Please print the source text of all the records below without changing anything, and leave the pictures out.

[Supplied material — start]

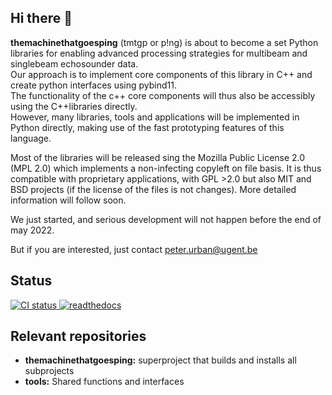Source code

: ## Hi there 👋

**themachinethatgoesping** (tmtgp or p!ng) is about to become a set Python libraries for enabling advanced processing strategies for multibeam and singlebeam echosounder data. </br>
Our approach is to implement core components of this library in C++ and create python interfaces using pybind11. </br>
The functionality of the c++ core components will thus also be accessibly using the C++libraries directly. </br>
However, many libraries, tools and applications will be implemented in Python directly, making use of the fast prototyping features of this language. </br>

Most of the libraries will be released sing the Mozilla Public License 2.0 (MPL 2.0) which implements a non-infecting copyleft on file basis. It is thus compatible with proprietary applications, with GPL >2.0 but also MIT and BSD projects (if the license of the files is not changes). More detailed information will follow soon.

We just started, and serious development will not happen before the end of may 2022.

But if you are interested, just contact peter.urban@ugent.be

## Status

<a href="https://github.com/themachinethatgoesping/themachinethatgoesping/actions/workflows/ci.yml">
  <img src="https://github.com/themachinethatgoesping/themachinethatgoesping/actions/workflows/ci.yml/badge.svg" alt='CI status'/>
</a>

<a href="https://themachinethatgoesping.readthedocs.io">
  <img src="https://readthedocs.org/projects/themachinethatgoesping/badge/?version=latest&style" alt='readthedocs'/>
</a>

## Relevant repositories

- **themachinethatgoesping:** superproject that builds and installs all subprojects
- **tools:** Shared functions and interfaces

<!--

**Here are some ideas to get you started:**

🙋‍♀️ A short introduction - what is your organization all about?
🌈 Contribution guidelines - how can the community get involved?
👩‍💻 Useful resources - where can the community find your docs? Is there anything else the community should know?
🍿 Fun facts - what does your team eat for breakfast?
🧙 Remember, you can do mighty things with the power of [Markdown](https://docs.github.com/github/writing-on-github/getting-started-with-writing-and-formatting-on-github/basic-writing-and-formatting-syntax)
-->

[Supplied material — finish]

▶ **Answer to this exercise**
Source code

: ## Hi there 👋

**themachinethatgoesping** (tmtgp or p!ng) is about to become a set Python libraries for enabling advanced processing strategies for multibeam and singlebeam echosounder data. </br>
Our approach is to implement core components of this library in C++ and create python interfaces using pybind11. </br>
The functionality of the c++ core components will thus also be accessibly using the C++libraries directly. </br>
However, many libraries, tools and applications will be implemented in Python directly, making use of the fast prototyping features of this language. </br>

Most of the libraries will be released sing the Mozilla Public License 2.0 (MPL 2.0) which implements a non-infecting copyleft on file basis. It is thus compatible with proprietary applications, with GPL >2.0 but also MIT and BSD projects (if the license of the files is not changes). More detailed information will follow soon.

We just started, and serious development will not happen before the end of may 2022.

But if you are interested, just contact peter.urban@ugent.be

## Status

<a href="https://github.com/themachinethatgoesping/themachinethatgoesping/actions/workflows/ci.yml">
  <img src="https://github.com/themachinethatgoesping/themachinethatgoesping/actions/workflows/ci.yml/badge.svg" alt='CI status'/>
</a>

<a href="https://themachinethatgoesping.readthedocs.io">
  <img src="https://readthedocs.org/projects/themachinethatgoesping/badge/?version=latest&style" alt='readthedocs'/>
</a>

## Relevant repositories

- **themachinethatgoesping:** superproject that builds and installs all subprojects
- **tools:** Shared functions and interfaces

<!--

**Here are some ideas to get you started:**

🙋‍♀️ A short introduction - what is your organization all about?
🌈 Contribution guidelines - how can the community get involved?
👩‍💻 Useful resources - where can the community find your docs? Is there anything else the community should know?
🍿 Fun facts - what does your team eat for breakfast?
🧙 Remember, you can do mighty things with the power of [Markdown](https://docs.github.com/github/writing-on-github/getting-started-with-writing-and-formatting-on-github/basic-writing-and-formatting-syntax)
-->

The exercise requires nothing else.